"Yes, but which?" By Luca Turin
In the remote past, when high heels ruined parquet floors and women were full of little secrets, they didn’t so much choose a perfume as marry it. For the lucky ones, life was simple: a two-ounce bottle of Joy would last longer than the average lover, there were only three or four fragrance firms to worry about and everyone else appeared to be wearing Violettes de Toulouse. As for men, they asked their barber and walked home with Aqua Velva. Things have since got more interesting: there are now 400 new fragrance launches a year, and even the duty-free at Khabarovsk Airport tries to sell you things named after celebrities you’ve never heard of. Until recently, walking across the ground floor of a department store meant fending off painted creatures armed with sprays, furies in a fragrant circle of Hell.
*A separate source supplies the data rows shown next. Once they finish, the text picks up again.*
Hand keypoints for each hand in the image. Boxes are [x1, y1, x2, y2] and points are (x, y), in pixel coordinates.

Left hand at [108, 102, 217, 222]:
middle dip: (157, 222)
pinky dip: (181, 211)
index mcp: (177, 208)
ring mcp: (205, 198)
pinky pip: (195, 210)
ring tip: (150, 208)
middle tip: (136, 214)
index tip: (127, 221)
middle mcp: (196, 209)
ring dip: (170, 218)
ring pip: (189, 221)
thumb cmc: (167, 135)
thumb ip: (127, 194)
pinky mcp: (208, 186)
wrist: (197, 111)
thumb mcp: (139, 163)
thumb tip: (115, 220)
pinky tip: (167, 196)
Then came Sephora, a chain of stores where you can smell in your own time, and everything became easy again. Everything, that is, except choosing.
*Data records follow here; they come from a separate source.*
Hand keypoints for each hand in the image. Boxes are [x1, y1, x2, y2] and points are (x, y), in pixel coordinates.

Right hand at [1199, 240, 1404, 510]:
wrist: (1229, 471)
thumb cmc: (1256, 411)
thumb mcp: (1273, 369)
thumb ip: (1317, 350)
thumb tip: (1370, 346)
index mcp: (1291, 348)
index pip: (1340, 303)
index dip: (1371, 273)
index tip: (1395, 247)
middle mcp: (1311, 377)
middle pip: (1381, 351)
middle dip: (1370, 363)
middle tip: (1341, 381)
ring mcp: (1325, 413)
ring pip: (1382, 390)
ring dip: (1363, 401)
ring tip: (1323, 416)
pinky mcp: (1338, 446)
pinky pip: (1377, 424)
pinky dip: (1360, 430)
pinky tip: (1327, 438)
Fortunately, the human talent for classification has not been idle. The great German firm of Haarmann & Reimer, now renamed Symrise.com after merging with their arch-rivals across the street in Holzminden, produces a wonderful genealogy poster of fragrance which they will send to anyone who asks nicely. The vertical axis is time, starting with Fougère Royale in 1881, the horizontal is a spectrum of fragrances from floral to leather. That, of course, is the hard bit, because nobody agrees where things fit. The taxonomy committee of the Société Technique des Parfumeurs de France spends agreeable hours each month in arcane discussions on the subject. Press releases are full of new phyla: oceanic florals etc.
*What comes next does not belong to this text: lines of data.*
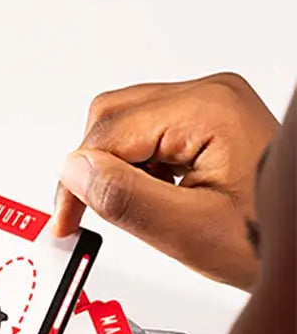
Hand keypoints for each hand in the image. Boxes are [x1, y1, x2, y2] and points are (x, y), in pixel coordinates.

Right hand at [53, 72, 278, 289]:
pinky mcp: (209, 119)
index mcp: (207, 110)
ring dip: (114, 168)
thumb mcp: (190, 231)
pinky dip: (136, 167)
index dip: (76, 179)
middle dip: (92, 168)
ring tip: (137, 208)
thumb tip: (74, 171)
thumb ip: (126, 198)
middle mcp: (209, 94)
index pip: (108, 133)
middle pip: (111, 117)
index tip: (66, 221)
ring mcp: (211, 104)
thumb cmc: (267, 239)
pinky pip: (148, 132)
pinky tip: (155, 196)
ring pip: (124, 124)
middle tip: (90, 215)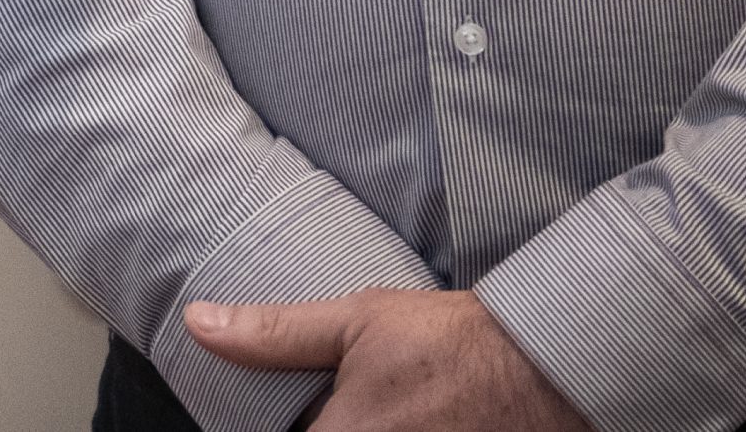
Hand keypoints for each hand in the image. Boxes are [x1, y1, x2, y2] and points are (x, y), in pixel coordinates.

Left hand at [187, 290, 590, 431]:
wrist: (544, 364)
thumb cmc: (450, 342)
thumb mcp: (356, 323)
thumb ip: (274, 336)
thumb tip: (200, 324)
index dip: (284, 426)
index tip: (293, 414)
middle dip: (322, 426)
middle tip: (344, 404)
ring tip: (383, 410)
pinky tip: (406, 422)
Fortunately, this field has found its Linnaeus in Michael Edwards. A perfume lover of rare and erudite passion, he has developed the only classification scheme that actually works, and put together a superb book available at fragrancesoftheworld.com. You can even try his classification on the Web before shelling out. How does it work ? Suppose your mother judiciously wore K by Krizia in 1981. Look it up in the index, you will find that it belongs in the "Soft Florals" of which Chanel No 5 is the Urduft. Once you have landed on that page, you find that it sits in the "Crisp" column, one of four ranging from Fresh to Rich. Each contains dozens of perfumes with date of creation. Study this for a while and you can confidently stride into your local perfumery to demand Royalissime by Prince Henri d’Orléans before settling reluctantly for the (vastly superior) White Linen.